Boys Will Be Boys. I Guess??February 8, 2010 at 11:38 pm | Posted in Giggles | 5 Comments
I sit here. I steal a glance at my cookbooks (and an animal cracker from Lollipop). What to make for dinner??
Enter Giggles. He grabs a plastic bowl from the cabinet. Throws it against the stove. Blap!! He laughs, the next bowl already in his fist. Blap!!
Pretty soon, the whole cabinet is empty. Bowls are strewn across the kitchen. A Tupperware graveyard of clear plastic ghosts.
Curiosity Killed the Tupperware
He does this nearly every day. Usually, only half my brain notices. (You know, the half that controls my balance as I weave through the BPA-laden minefield.) The other half is usually busy. Planning dinner. Cooking it. Taking princess jewelry off the cat. Remembering the laundry I forgot in the dryer yesterday.
But today, I notice. (Anything to keep from making a decision about dinner.) And I am curious. Why? Why in the world?
Hit Me, Baby, One More Time
Then all of a sudden I have a thousand questions for him. All variations on a theme.
Why, for example, does he load up the doll stroller with his favorite cars, trains, and books? And then crash it into things at breakneck speed? Howling like William Wallace all the while?
Why does he fling magnets off the fridge? Usually into the dog water?
Why does he empty the silverware drawer of all the spoons and toss them one by one on the tile, like out-of-tune handbells?
Why does he collect a leaf, a rock, and a stick from every place we go?
Why does he pelt Lollipop with rubber duckies in the tub? Every. Night.
Perhaps you see a pattern.
I’ve posed these questions to friends who are moms of boys. And the response is always the same: (1) Shake head. (2) Laugh. (3) Say with whimsy, “Boys will be boys.”
Yes, but surely. Surely there’s more. Surely he doesn’t throw things just for the sake of throwing things. Nooooo, not my child.

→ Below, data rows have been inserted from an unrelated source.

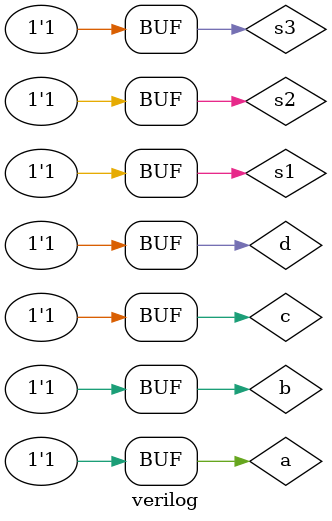
<source format=v>
module verilog;
	
	reg a, b, c, d;
	
	wire s1, s2, s3;
	
	and and1(s1, a, b);	
	and and2(s2, s1, c);
	and and3(s3, s2, d);
	
	
initial begin
		$dumpvars(0, a, b, c, d, s3);
		#2 a <= 0; b <= 0; c <= 0; d <= 0;  
		#2 a <= 1; b <= 0; c <= 0; d <= 0;
		#2 a <= 0; b <= 1; c <= 0; d <= 0;  
		#2 a <= 1; b <= 1; c <= 0; d <= 0;  
		#2 a <= 0; b <= 0; c <= 1; d <= 0;  
		#2 a <= 1; b <= 0; c <= 1; d <= 0;  
		#2 a <= 0; b <= 1; c <= 1; d <= 0;  
		#2 a <= 1; b <= 1; c <= 1; d <= 0;  
		#2 a <= 0; b <= 0; c <= 0; d <= 1;  
		#2 a <= 1; b <= 0; c <= 0; d <= 1;  
		#2 a <= 0; b <= 1; c <= 0; d <= 1;  
		#2 a <= 1; b <= 1; c <= 0; d <= 1;  
		#2 a <= 0; b <= 0; c <= 1; d <= 1;  
		#2 a <= 1; b <= 0; c <= 1; d <= 1;  
		#2 a <= 0; b <= 1; c <= 1; d <= 1;  
		#2 a <= 1; b <= 1; c <= 1; d <= 1; 
	end
endmodule

</source>
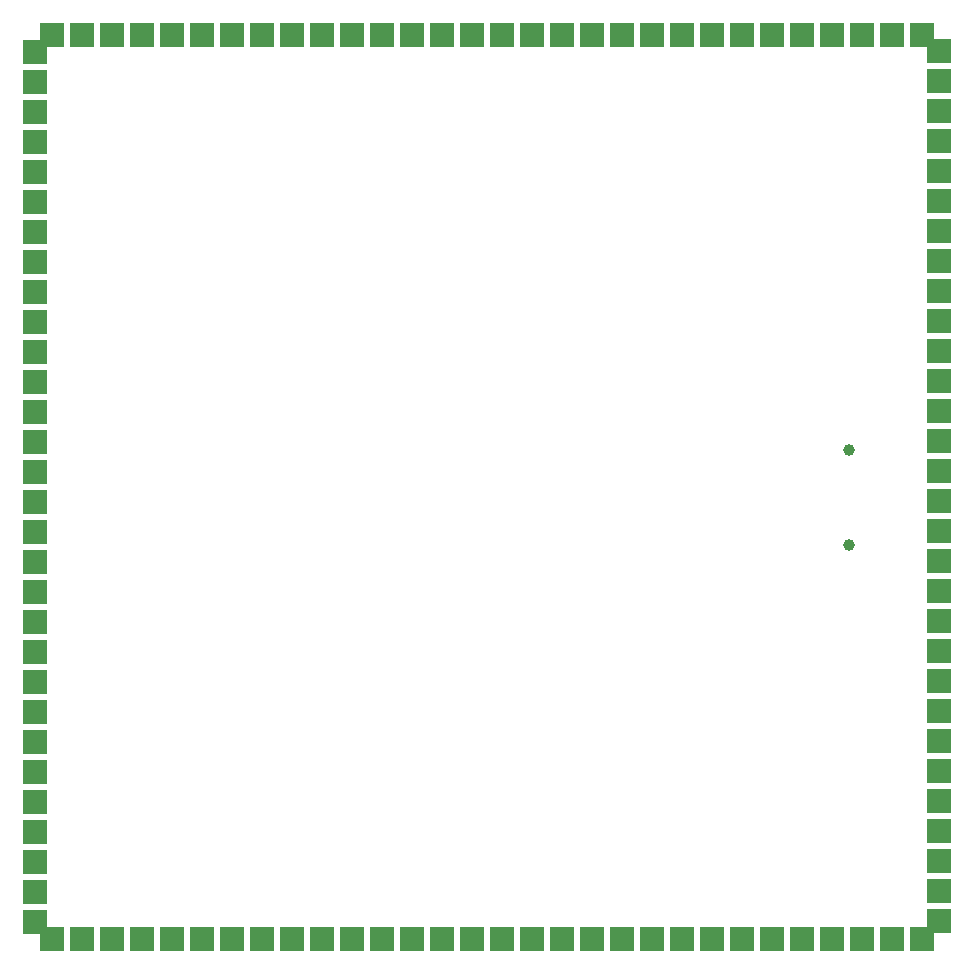
<source format=gbr>
%TF.GenerationSoftware,KiCad,Pcbnew,9.0.7*%
%TF.CreationDate,2026-02-15T10:00:23-06:00*%
%TF.ProjectId,grad_cap_display,67726164-5f63-4617-905f-646973706c61,rev?*%
%TF.SameCoordinates,Original*%
%TF.FileFunction,Soldermask,Bot*%
%TF.FilePolarity,Negative*%
%FSLAX46Y46*%
G04 Gerber Fmt 4.6, Leading zero omitted, Abs format (unit mm)*
G04 Created by KiCad (PCBNEW 9.0.7) date 2026-02-15 10:00:23*
%MOMM*%
%LPD*%
G01*
G04 APERTURE LIST*
%ADD10R,2.000000X2.000000*%
%ADD11C,1.000000*%
G04 APERTURE END LIST*
D10*
%TO.C,J205*%
X-268177500Y597760000D03*
X-265637500Y597760000D03*
X-263097500Y597760000D03*
X-260557500Y597760000D03*
X-258017500Y597760000D03*
X-255477500Y597760000D03*
X-252937500Y597760000D03*
X-250397500Y597760000D03*
X-247857500Y597760000D03*
X-245317500Y597760000D03*
X-242777500Y597760000D03*
X-240237500Y597760000D03*
X-237697500Y597760000D03*
X-235157500Y597760000D03*
X-232617500Y597760000D03*
X-230077500Y597760000D03*
X-227537500Y597760000D03*
X-224997500Y597760000D03*
X-222457500Y597760000D03*
X-219917500Y597760000D03*
X-217377500Y597760000D03*
X-214837500Y597760000D03*
X-212297500Y597760000D03*
X-209757500Y597760000D03*
X-207217500Y597760000D03*
X-204677500Y597760000D03*
X-202137500Y597760000D03*
X-199597500Y597760000D03*
X-197057500Y597760000D03*
X-194517500Y597760000D03*
X-268177500Y597760000D03*
X-265637500Y597760000D03*
X-263097500Y597760000D03*
X-260557500Y597760000D03*
X-258017500Y597760000D03*
X-255477500Y597760000D03*
X-252937500Y597760000D03*
X-250397500Y597760000D03*
X-247857500Y597760000D03*
X-245317500Y597760000D03*
X-242777500Y597760000D03*
X-240237500Y597760000D03*
X-237697500Y597760000D03*
X-235157500Y597760000D03*
X-232617500Y597760000D03*
X-230077500Y597760000D03*
X-227537500Y597760000D03*
X-224997500Y597760000D03*
X-222457500Y597760000D03*
X-219917500Y597760000D03*
X-217377500Y597760000D03*
X-214837500Y597760000D03*
X-212297500Y597760000D03*
X-209757500Y597760000D03*
X-207217500Y597760000D03*
X-204677500Y597760000D03*
X-202137500Y597760000D03*
X-199597500Y597760000D03*
X-197057500Y597760000D03*
X-194517500Y597760000D03*
%TD*%
%TO.C,J204*%
X-193060000Y672902500D03*
X-193060000Y670362500D03*
X-193060000Y667822500D03*
X-193060000Y665282500D03*
X-193060000Y662742500D03*
X-193060000Y660202500D03*
X-193060000Y657662500D03*
X-193060000Y655122500D03*
X-193060000Y652582500D03*
X-193060000Y650042500D03*
X-193060000Y647502500D03*
X-193060000Y644962500D03*
X-193060000Y642422500D03*
X-193060000Y639882500D03*
X-193060000Y637342500D03*
X-193060000Y634802500D03*
X-193060000Y632262500D03*
X-193060000Y629722500D03*
X-193060000Y627182500D03*
X-193060000Y624642500D03*
X-193060000Y622102500D03*
X-193060000Y619562500D03*
X-193060000Y617022500D03*
X-193060000Y614482500D03*
X-193060000Y611942500D03*
X-193060000Y609402500D03*
X-193060000Y606862500D03*
X-193060000Y604322500D03*
X-193060000Y601782500D03*
X-193060000Y599242500D03*
X-193060000Y599242500D03*
X-193060000Y601782500D03*
X-193060000Y604322500D03*
X-193060000Y606862500D03*
X-193060000Y609402500D03*
X-193060000Y611942500D03*
X-193060000Y614482500D03*
X-193060000Y617022500D03*
X-193060000Y619562500D03*
X-193060000Y622102500D03*
X-193060000Y624642500D03*
X-193060000Y627182500D03*
X-193060000Y629722500D03*
X-193060000Y632262500D03*
X-193060000Y634802500D03*
X-193060000Y637342500D03*
X-193060000Y639882500D03*
X-193060000Y642422500D03*
X-193060000Y644962500D03*
X-193060000Y647502500D03*
X-193060000Y650042500D03*
X-193060000Y652582500D03*
X-193060000Y655122500D03*
X-193060000Y657662500D03*
X-193060000Y660202500D03*
X-193060000Y662742500D03*
X-193060000Y665282500D03*
X-193060000Y667822500D03*
X-193060000Y670362500D03*
X-193060000Y672902500D03*
%TD*%
%TO.C,J202*%
X-269575000Y599182500D03*
X-269575000Y601722500D03*
X-269575000Y604262500D03*
X-269575000Y606802500D03*
X-269575000Y609342500D03*
X-269575000Y611882500D03*
X-269575000Y614422500D03*
X-269575000Y616962500D03*
X-269575000Y619502500D03*
X-269575000Y622042500D03*
X-269575000Y624582500D03*
X-269575000Y627122500D03*
X-269575000Y629662500D03*
X-269575000Y632202500D03*
X-269575000Y634742500D03*
X-269575000Y637282500D03*
X-269575000Y639822500D03*
X-269575000Y642362500D03*
X-269575000Y644902500D03*
X-269575000Y647442500D03*
X-269575000Y649982500D03*
X-269575000Y652522500D03*
X-269575000Y655062500D03*
X-269575000Y657602500D03*
X-269575000Y660142500D03*
X-269575000Y662682500D03*
X-269575000Y665222500D03*
X-269575000Y667762500D03*
X-269575000Y670302500D03*
X-269575000Y672842500D03*
X-269575000Y611882500D03*
X-269575000Y606802500D03*
X-269575000Y599182500D03*
X-269575000Y601722500D03*
X-269575000Y609342500D03*
X-269575000Y604262500D03*
X-269575000Y665222500D03*
X-269575000Y660142500D03*
X-269575000Y670302500D03*
X-269575000Y667762500D03*
X-269575000Y657602500D03*
X-269575000Y655062500D03*
X-269575000Y662682500D03*
X-269575000Y672842500D03*
X-269575000Y649982500D03*
X-269575000Y639822500D03*
X-269575000Y647442500D03*
X-269575000Y652522500D03*
X-269575000Y644902500D03*
X-269575000Y642362500D03*
X-269575000Y634742500D03*
X-269575000Y637282500D03*
X-269575000Y629662500D03*
X-269575000Y627122500D03*
X-269575000Y624582500D03*
X-269575000Y622042500D03*
X-269575000Y619502500D03*
X-269575000Y632202500D03*
X-269575000Y616962500D03*
X-269575000Y614422500D03*
%TD*%
%TO.C,J203*%
X-194457500Y674325000D03*
X-196997500Y674325000D03*
X-199537500Y674325000D03*
X-202077500Y674325000D03*
X-204617500Y674325000D03*
X-207157500Y674325000D03*
X-209697500Y674325000D03*
X-212237500Y674325000D03*
X-214777500Y674325000D03*
X-217317500Y674325000D03*
X-219857500Y674325000D03*
X-222397500Y674325000D03*
X-224937500Y674325000D03*
X-227477500Y674325000D03*
X-230017500Y674325000D03*
X-232557500Y674325000D03*
X-235097500Y674325000D03*
X-237637500Y674325000D03*
X-240177500Y674325000D03*
X-242717500Y674325000D03*
X-245257500Y674325000D03*
X-247797500Y674325000D03*
X-250337500Y674325000D03*
X-252877500Y674325000D03*
X-255417500Y674325000D03*
X-257957500Y674325000D03*
X-260497500Y674325000D03*
X-263037500Y674325000D03*
X-265577500Y674325000D03*
X-268117500Y674325000D03*
X-194457500Y674325000D03*
X-196997500Y674325000D03*
X-199537500Y674325000D03*
X-202077500Y674325000D03*
X-204617500Y674325000D03*
X-207157500Y674325000D03*
X-209697500Y674325000D03*
X-212237500Y674325000D03*
X-214777500Y674325000D03*
X-217317500Y674325000D03*
X-219857500Y674325000D03*
X-222397500Y674325000D03*
X-224937500Y674325000D03*
X-227477500Y674325000D03*
X-230017500Y674325000D03*
X-232557500Y674325000D03*
X-235097500Y674325000D03*
X-237637500Y674325000D03*
X-240177500Y674325000D03*
X-242717500Y674325000D03*
X-245257500Y674325000D03*
X-247797500Y674325000D03*
X-250337500Y674325000D03*
X-252877500Y674325000D03*
X-255417500Y674325000D03*
X-257957500Y674325000D03*
X-260497500Y674325000D03*
X-263037500Y674325000D03*
X-265577500Y674325000D03*
X-268117500Y674325000D03*
%TD*%
D11*
%TO.C,J1104*%
X-200690000Y639140000D03*
X-200690000Y631139999D03*
%TD*%
M02*

</source>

There must be a reason.
Is this kind of behavior modern DNA’s interpretation of cavemen hunter-gatherer tendencies? In the absence of mastodon to stalk and rival tribes to attack, do boys find viable substitutes in Tupperware and Oneida silver? Is Giggles destined to be a Gold Medal shot-putter? (I mean, the kid’s got velocity.)
Boys Just Wanna Have …
But as I watch Giggles plow through the plastic, I realize maybe I am over-thinking. Because, you know, my female ancestors fashioned clay pots, constructed primitive alphabets, and birthed babies in the fields while simultaneously harvesting nutritious berries. Thus, it’s in my DNA to multitask and, OK, occasionally over-think.
What if he just likes it? Likes to throw/fling/toss/pelt/ram/chase. Is it that simple?
Yes, maybe it’s in the genes. Maybe he’s working on some all-important set of skills that will help him survive nuclear meltdown. Or at least get him his Eagle Scout badge. But, maybe, at the core, it’s just … fun?
But I can’t think about it any more. I’ve got dinner to make. Laundry to fold. Alphabets to invent. I am woman. Hear me multitask.